Your instructions :: With respect to the word "groups", report how many lines of the following listing include it. Give nothing but the number.

Data ::
· · · · · · ·
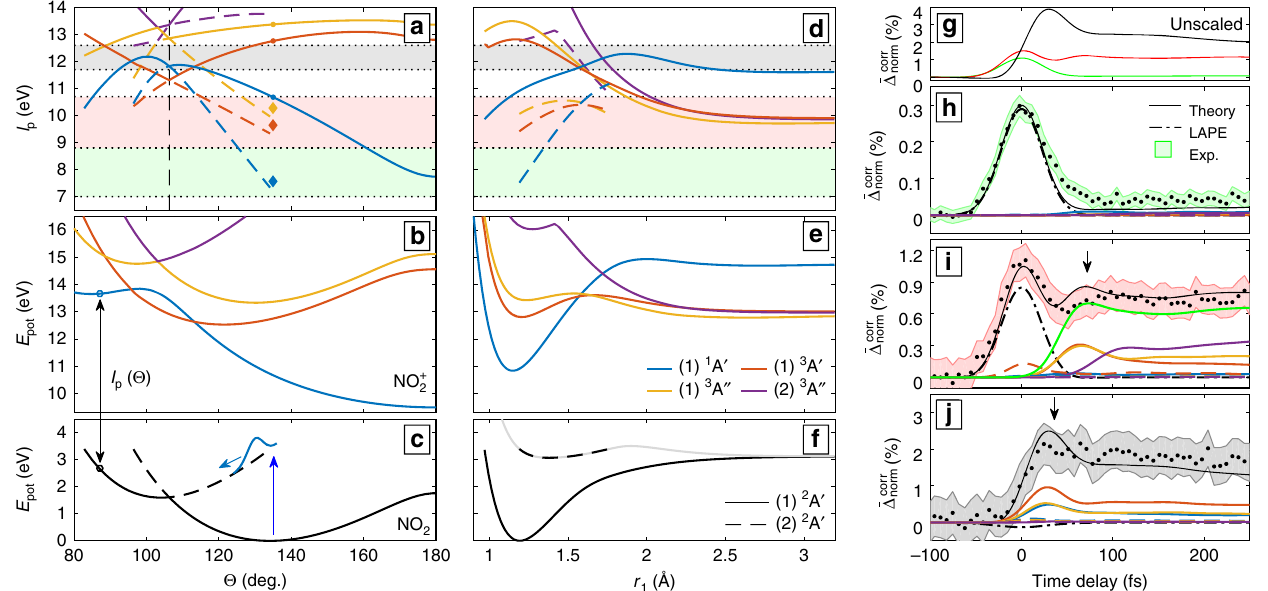
Fig. 5 Quantitative interpretation of the time dependence of three selected photoelectron bands. a – c In fl uence of the bond angle Θ on the local I p , where b , c display the potential energy curves of the neutral states and the cationic states, respectively, and a shows the vertical I p highlighting the selected photoelectron bands (see Fig. 4d). The color code corresponds to b distinguishing transitions from the lower adiabatic state (solid lines) and transitions from the upper adiabatic state (dashed lines). Diamond markers indicate LAPE contributions. The vertical dashed black line in a indicates the CI. d – f show the dependence of the bond distance r 1 . The gray curve in f indicates the complete upper adiabatic state, while the dashed black line emphasizes the accessible part of this state (see text). g Calculated mean band variation (see Fig. 4e). h – j Comparison of experimental data with the rescaled calculated traces. The shaded regions represent the standard deviation of the mean, obtained from 20 consecutive measurements. Contributions from the individual states are displayed using the color code from a , d . The additional green line in i shows the contribution of the three triplet states, i.e., from large amplitude motion, its peak at 72 fs is highlighted by an arrow. The arrow in j indicates the peak contribution of the signal associated with the CI region of the nuclear con fi guration space at 36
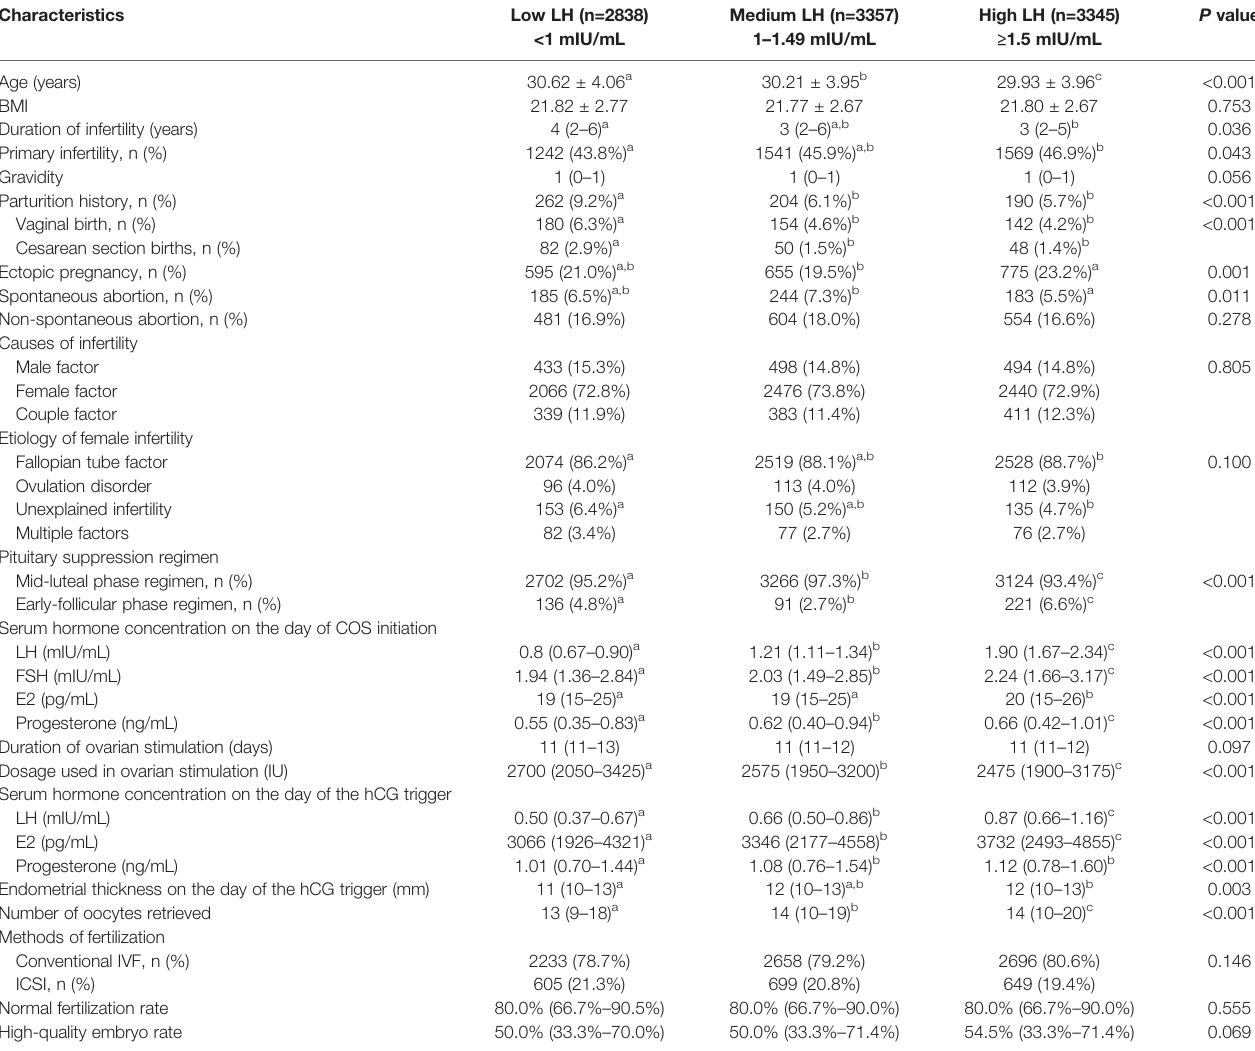
TABLE 1 | Baseline analysis of LH groups on the COS initiation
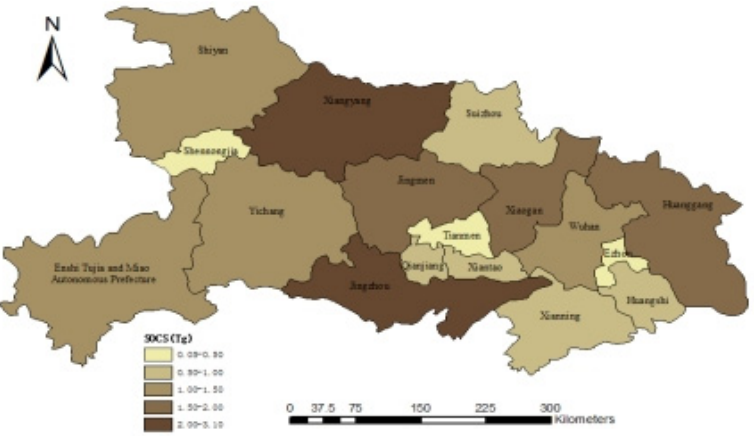
Figure 3. Spatial distribution of SOCS in Hubei Province in 2007.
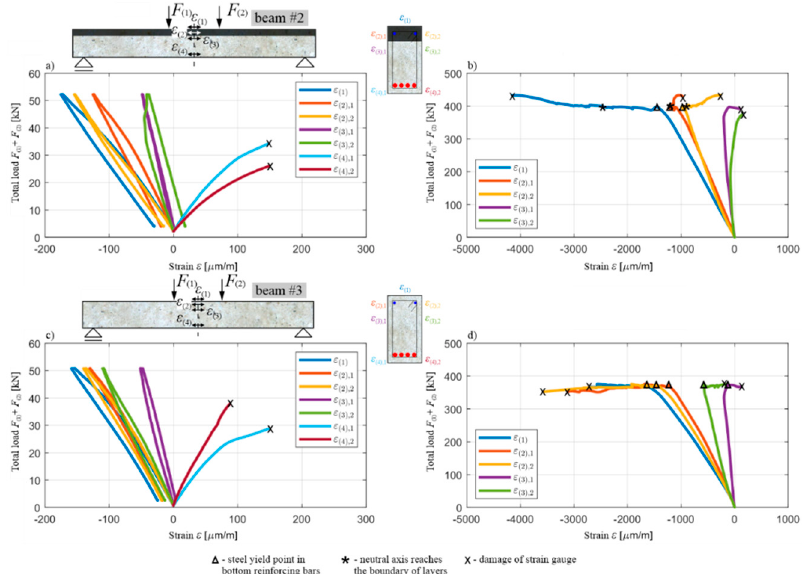
Figure 29. Diagram of the total load in the function of the measured strains at the middle of the span for beam #2 in stage 1 ( a ) and stage 4 ( b ), and beam #3 in stage 1 ( c ) and stage 4 ( d ).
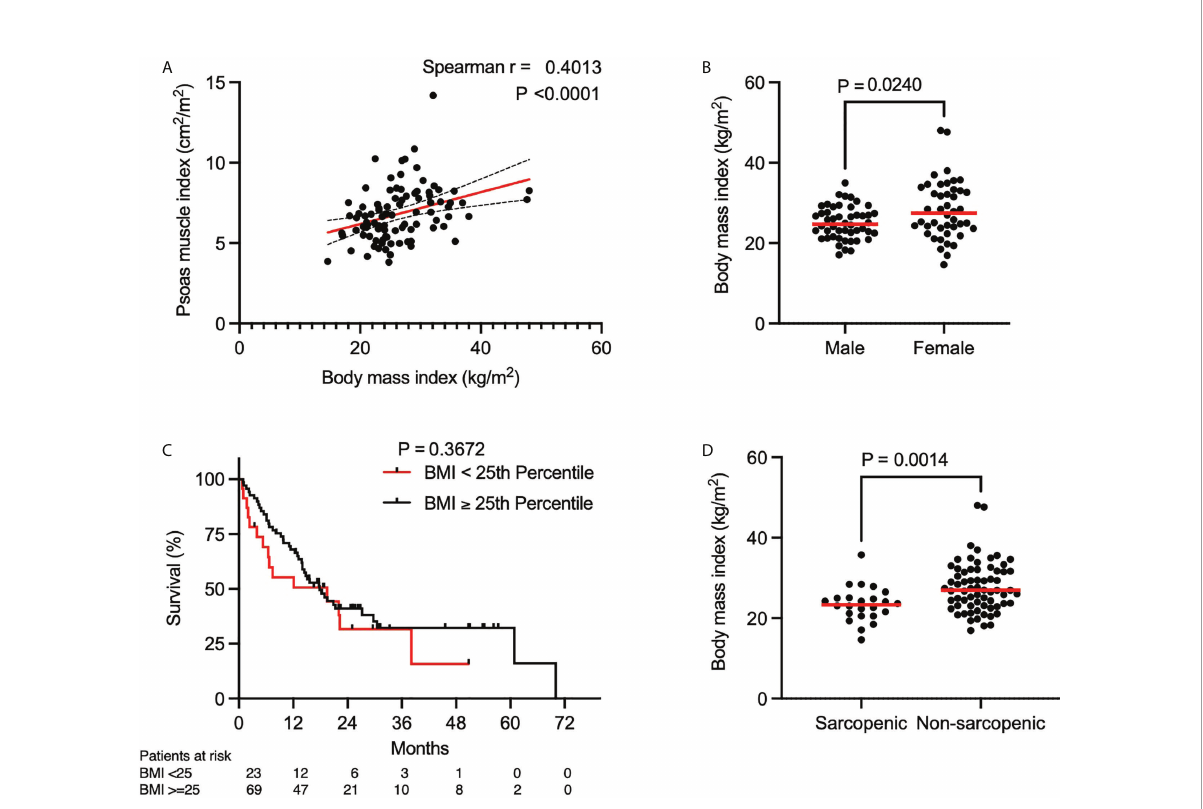
FIGURE 2 Association of psoas muscle index and body mass index. (A) Spearman correlation between BMI and PMI. Red line indicates the line of best fi t. Dashed lines above and below the red line indicate the 95% con fi dence bands of the best fi t line. (B) BMI strati fi ed by gender (n = 92). P value calculated using the Mann-Whitney U test. (C) Kaplan-Meier curve depicting survival analysis based on BMI. P value calculated with the log-rank test. Each tick mark on the Kaplan-Meier curve represents a censored event. (D) BMI strati fi ed by sarcopenia (n = 92). P value calculated using the Mann-Whitney U test. Each data point represents an individual patient. Red lines in (B, D) indicate the median of each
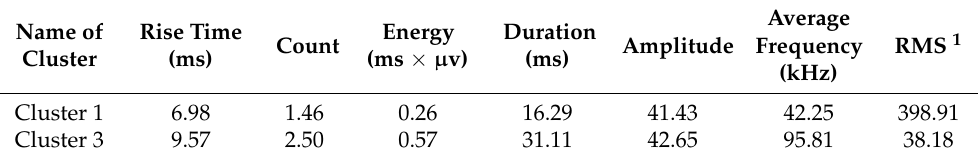
Table 3. Average AE parameters of cluster 1 and cluster 3.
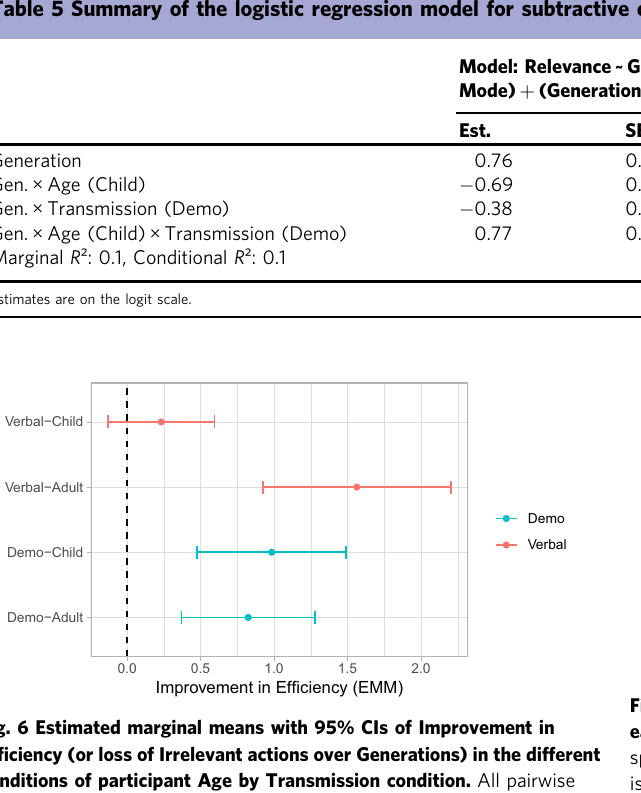
Table 4 Signi fi cant pairwise contrasts out of the 28 contrasts (see all contrasts in SM.5). Table 5 Summary of the logistic regression model for subtractive cumulative evolution.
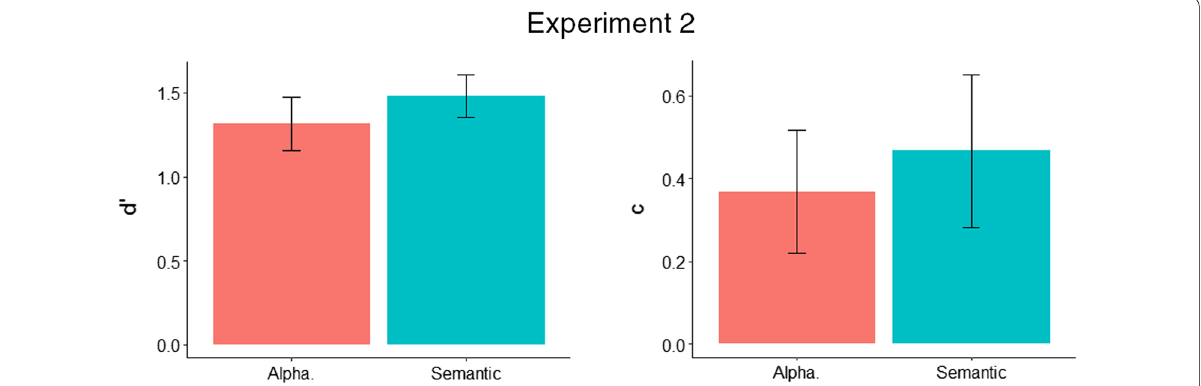
Fig. 6 d ′ and c for the semantic and alphabetic training groups in Experiment 2 (error bars show 95% CIs)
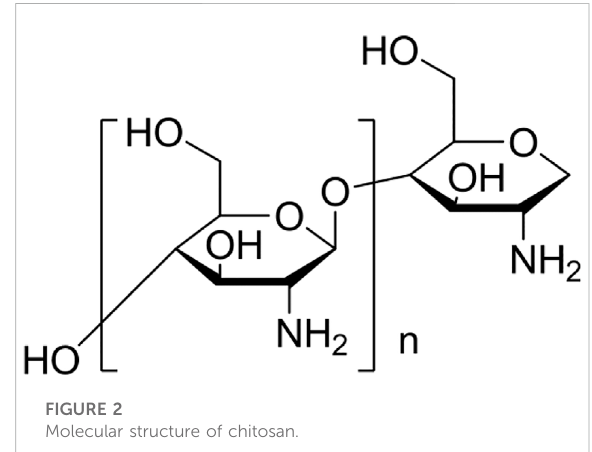
FIGURE 2 Molecular structure of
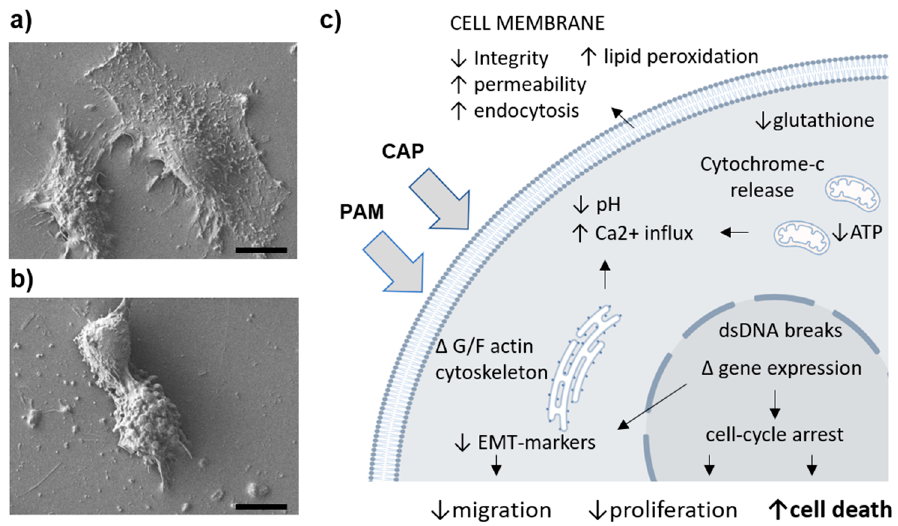
Figure 1. Cold atmospheric plasma poses effects on cellular morphology and various cellular pro- cesses. The appearance of ( a ) non-treated and ( b ) plasma treated immortalized fibroblasts showing reduced cell proliferation, cell rounding, and cell death, 24 h upon high dose plasma exposure. ( c ) A schematic overview synthesizing plasma induced (intra)cellular perturbations affecting some major cell processes. Scale bar 10 µm.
· · · · · · ·
Exercise response :: 2